Figure 3-22 The Cisco DNA Center Assurance Global Issues Dashboard
Figure 3-23 The Cisco DNA Center Assurance Wireless Sensor Dashboard
Cisco DNA Center APIs
One of the key benefits of the Cisco DNA Center is the comprehensive available APIs (aka Intent APIs). The Intent APIs are northbound REST APIs that expose specific capabilities of the Cisco DNA Center platform. These APIs provide policy-based abstraction of business intent, allowing you to focus on an outcome to achieve instead of struggling with the mechanisms that implement that outcome. The APIs conform to the REST API architectural style and are simple, extensible, and secure to use.

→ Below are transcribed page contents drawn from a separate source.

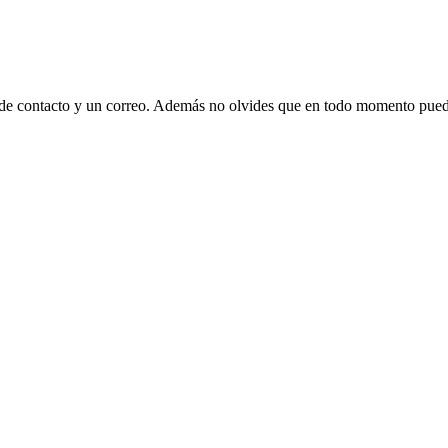
 de contacto y un correo. Además no olvides que en todo momento puede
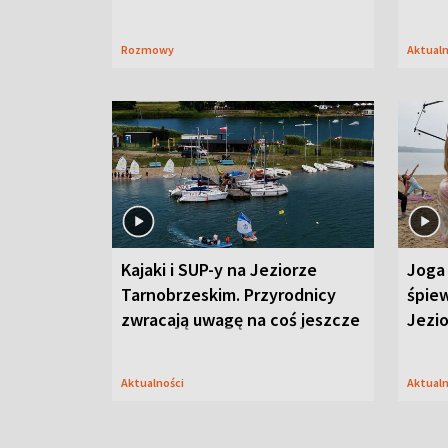
Rozmowy
Aktual
Kajaki i SUP-y na Jeziorze
Joga 
Tarnobrzeskim. Przyrodnicy
śpiew
zwracają uwagę na coś jeszcze
Jezi
Aktualności
Aktual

Cisco DNA Center also has several integration APIs. These integration capabilities are part of westbound interfaces. Cisco DNA Center also allows administrators to manage their non-Cisco devices. Multivendor support comes to Cisco DNA Center through the use of an SDK that can be used to create device packages for third-party devices. A device package enables Cisco DNA Center to communicate with third-party devices by mapping Cisco DNA Center features to their southbound protocols.
Cisco DNA Center also has several events and notifications services that allow you to capture and forward Cisco DNA Assurance and Automation (SWIM) events to third-party applications via a webhook URL.
All Cisco DNA Center APIs conform to the REST API architectural styles.
You can view information about all the Cisco DNA Center APIs by clicking the Platform tab and navigating to Developer Toolkit > APIs, as shown in Figure 3-24.
Figure 3-25 shows an example of the detailed API documentation within Cisco DNA Center.
Cisco is always expanding the capabilities of the Cisco DNA Center APIs. Please study and refer to the following API documentation and tutorials for the most up-to-date capabilities: https://developer.cisco.com/docs/dna-center and https://developer.cisco.com/site/dna-center-rest-api.
Figure 3-24 The Cisco DNA Center APIs and Developer Toolkit
Figure 3-25 API Developer Toolkit Documentation
Cisco DNA Security Solution
The Cisco DNA Security solution supports several other security products and operations that allow you to detect and contain cybersecurity threats. One of the components of the Cisco DNA Security solution is the Encrypted Traffic Analytics (ETA) solution. Cisco ETA allows you to detect security threats in encrypted traffic without decrypting the packets. It is able to do this by using machine learning and other capabilities. To use Encrypted Traffic Analytics, you need one of the following network devices along with Cisco Stealthwatch Enterprise:
Catalyst 9000 switches
ASR 1000 Series routers
ISR 4000 Series routers
CSR 1000V Series virtual routers
ISR 1000 Series routers
Catalyst 9800 Series wireless controllers
Cisco Stealthwatch provides network visibility and security analytics to rapidly detect and contain threats. You will learn more about the Cisco Stealthwatch solution in Chapter 5, “Network Visibility and Segmentation.”
As you learned in previous sections of this chapter, the Cisco TrustSec solution and Cisco ISE enable you to control networkwide access, enforce security policies, and help meet compliance requirements.
Cisco DNA Multivendor Support
Cisco DNA Center now allows customers to manage their non-Cisco devices. Multivendor support comes to Cisco DNA Center through the use of an SDK that can be used to create device packages for third-party devices. A device package enables Cisco DNA Center to communicate with third-party devices by mapping Cisco DNA Center features to their southbound protocols. Multivendor support capabilities are based on southbound interfaces. These interfaces interact directly with network devices by means of CLI, SNMP, or NETCONF.